Cada 1 de octubre recordamos a Santa Teresita de Lisieux, conocida también como Santa Teresa del Niño Jesús y de la Santa Faz, religiosa carmelita descalza nacida en Francia, quien vivió durante el último cuarto del siglo XIX. Ella, quien vivió como monja de clausura, es decir, en el encierro voluntario de un monasterio, fue proclamada patrona universal de las misiones. Además, desde 1997 ostenta el título de Doctora de la Iglesia.
Santa Teresita tuvo una vida particularmente difícil, pero precisamente fue en la dificultad como se santificó sostenida por su fe y confianza únicas en Dios. Dichas virtudes le llenaron el corazón de tal amor por Cristo que este parecía desbordar a través de sus tiernos ojos y la dulzura de su sonrisa.
Oración y acción: entre el cielo y la tierra
Si hay una frase que identifica a Santa Teresita es esta: "Quiero pasar mi cielo haciendo el bien en la tierra”. Aquí, un poco más de contexto: «Siento que pronto va a empezar mi misión de hacer amar a Dios como yo le amo, y de enseñar a muchos el camino espiritual de la sencillez y de la infancia espiritual. El deseo que le he expresado al buen Dios es el de pasar mi cielo haciendo el bien en la tierra, hasta el fin del mundo. Sí, quiero pasar mi cielo haciendo el bien sobre la tierra».
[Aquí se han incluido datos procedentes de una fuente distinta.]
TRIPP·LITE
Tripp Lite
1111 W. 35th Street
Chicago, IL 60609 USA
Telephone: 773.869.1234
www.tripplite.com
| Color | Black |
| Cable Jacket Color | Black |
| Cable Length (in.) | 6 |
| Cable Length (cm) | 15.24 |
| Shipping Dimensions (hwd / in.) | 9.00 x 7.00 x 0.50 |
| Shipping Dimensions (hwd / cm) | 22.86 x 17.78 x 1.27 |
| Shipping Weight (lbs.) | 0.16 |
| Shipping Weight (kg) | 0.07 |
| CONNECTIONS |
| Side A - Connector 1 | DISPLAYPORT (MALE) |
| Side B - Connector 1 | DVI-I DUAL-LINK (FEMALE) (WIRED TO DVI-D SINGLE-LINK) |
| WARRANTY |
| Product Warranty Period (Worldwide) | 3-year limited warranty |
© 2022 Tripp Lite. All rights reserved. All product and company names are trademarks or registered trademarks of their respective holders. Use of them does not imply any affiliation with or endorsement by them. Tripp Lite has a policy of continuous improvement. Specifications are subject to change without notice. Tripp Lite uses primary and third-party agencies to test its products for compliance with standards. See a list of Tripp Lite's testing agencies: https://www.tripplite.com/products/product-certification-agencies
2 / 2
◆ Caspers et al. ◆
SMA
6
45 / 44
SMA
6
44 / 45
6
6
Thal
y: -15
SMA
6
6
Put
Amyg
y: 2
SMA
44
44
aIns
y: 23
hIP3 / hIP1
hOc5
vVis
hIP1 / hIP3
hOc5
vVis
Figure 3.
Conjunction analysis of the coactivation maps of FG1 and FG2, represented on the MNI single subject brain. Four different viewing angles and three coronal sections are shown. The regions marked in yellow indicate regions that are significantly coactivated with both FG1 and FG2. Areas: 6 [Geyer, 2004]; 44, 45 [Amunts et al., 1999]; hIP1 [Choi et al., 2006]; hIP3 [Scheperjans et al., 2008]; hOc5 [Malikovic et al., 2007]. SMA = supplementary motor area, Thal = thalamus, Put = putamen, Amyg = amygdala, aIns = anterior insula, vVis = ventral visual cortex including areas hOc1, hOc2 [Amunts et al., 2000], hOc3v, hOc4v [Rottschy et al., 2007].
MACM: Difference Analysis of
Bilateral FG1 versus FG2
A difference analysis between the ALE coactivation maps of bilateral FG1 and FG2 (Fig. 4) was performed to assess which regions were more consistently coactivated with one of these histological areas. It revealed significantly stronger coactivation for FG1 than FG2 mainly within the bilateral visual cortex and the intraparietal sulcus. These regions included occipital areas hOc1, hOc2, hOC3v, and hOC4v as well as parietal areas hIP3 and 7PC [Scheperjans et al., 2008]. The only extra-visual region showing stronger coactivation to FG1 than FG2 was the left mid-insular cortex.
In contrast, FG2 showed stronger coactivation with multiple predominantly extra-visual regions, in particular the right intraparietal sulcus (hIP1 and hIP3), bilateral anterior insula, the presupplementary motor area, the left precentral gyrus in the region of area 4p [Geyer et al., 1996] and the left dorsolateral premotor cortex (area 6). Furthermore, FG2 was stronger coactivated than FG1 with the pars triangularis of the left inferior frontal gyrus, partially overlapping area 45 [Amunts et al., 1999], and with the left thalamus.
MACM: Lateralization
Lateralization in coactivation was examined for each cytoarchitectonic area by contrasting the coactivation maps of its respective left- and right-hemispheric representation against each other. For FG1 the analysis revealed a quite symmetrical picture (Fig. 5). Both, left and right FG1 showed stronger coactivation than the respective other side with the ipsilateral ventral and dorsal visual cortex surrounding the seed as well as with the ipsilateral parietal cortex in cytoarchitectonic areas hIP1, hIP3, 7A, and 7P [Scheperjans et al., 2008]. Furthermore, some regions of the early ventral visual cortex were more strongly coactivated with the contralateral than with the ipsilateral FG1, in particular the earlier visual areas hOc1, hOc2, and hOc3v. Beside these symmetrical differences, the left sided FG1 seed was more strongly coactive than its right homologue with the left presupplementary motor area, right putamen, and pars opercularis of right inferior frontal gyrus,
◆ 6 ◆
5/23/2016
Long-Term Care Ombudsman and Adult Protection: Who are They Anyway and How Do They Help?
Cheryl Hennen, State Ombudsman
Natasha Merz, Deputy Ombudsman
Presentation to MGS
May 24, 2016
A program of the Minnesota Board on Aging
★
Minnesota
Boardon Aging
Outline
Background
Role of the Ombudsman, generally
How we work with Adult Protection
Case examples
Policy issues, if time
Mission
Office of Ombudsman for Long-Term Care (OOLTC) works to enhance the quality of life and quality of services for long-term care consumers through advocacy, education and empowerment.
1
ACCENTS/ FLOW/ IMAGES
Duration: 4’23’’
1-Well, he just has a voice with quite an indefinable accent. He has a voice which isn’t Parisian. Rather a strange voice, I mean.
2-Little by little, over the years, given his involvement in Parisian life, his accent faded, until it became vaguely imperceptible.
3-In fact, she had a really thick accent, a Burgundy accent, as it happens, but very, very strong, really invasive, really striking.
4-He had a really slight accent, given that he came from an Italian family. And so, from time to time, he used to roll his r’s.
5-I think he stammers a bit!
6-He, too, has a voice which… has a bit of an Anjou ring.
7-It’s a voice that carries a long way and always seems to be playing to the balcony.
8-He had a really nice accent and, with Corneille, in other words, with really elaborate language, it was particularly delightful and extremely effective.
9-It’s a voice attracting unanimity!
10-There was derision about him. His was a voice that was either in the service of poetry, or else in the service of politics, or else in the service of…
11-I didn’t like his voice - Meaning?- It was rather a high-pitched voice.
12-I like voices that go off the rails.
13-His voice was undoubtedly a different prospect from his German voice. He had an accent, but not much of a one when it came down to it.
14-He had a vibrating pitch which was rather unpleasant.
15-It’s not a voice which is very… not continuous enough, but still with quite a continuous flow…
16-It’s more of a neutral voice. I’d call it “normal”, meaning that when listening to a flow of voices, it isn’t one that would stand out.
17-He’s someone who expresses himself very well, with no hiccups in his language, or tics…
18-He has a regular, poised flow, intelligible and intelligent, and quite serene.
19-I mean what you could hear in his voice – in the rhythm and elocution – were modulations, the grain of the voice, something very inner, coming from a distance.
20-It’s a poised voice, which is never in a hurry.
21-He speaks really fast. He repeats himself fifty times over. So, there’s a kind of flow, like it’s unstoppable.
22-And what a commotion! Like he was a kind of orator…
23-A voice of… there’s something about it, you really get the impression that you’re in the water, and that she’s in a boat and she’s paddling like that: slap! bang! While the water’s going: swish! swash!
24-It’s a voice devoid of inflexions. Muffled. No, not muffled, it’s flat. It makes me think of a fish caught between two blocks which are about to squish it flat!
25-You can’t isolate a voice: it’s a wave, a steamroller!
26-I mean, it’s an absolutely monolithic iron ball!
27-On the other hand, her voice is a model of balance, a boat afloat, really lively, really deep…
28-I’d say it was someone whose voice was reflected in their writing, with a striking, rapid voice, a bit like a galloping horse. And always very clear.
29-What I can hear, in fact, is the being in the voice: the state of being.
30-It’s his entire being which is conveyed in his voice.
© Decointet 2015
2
Son palabras que dejan entrever la belleza de su alma y su sencillez, y, simultáneamente, contienen una profundidad inusitada: retratan su forma de entender la vida, de verse a sí misma. Para ella, alcanzar el cielo prolonga el servicio aquí en la tierra -y, aquí, servir, amar y orar fueron una misma cosa para ella-. O, si se quiere, Teresita se sentía ya en el cielo -ha ingresado al Carmelo- y se percibía más allá arriba que aquí en la tierra, y precisamente por eso, su alma quiere ser un nexo que acerque más al mundo al cielo que se nos ha prometido: ha de hacer el bien.
Solo de cara a Cristo es posible percibir que la oración es, de todas las tareas, la ayuda más importante. Es indispensable.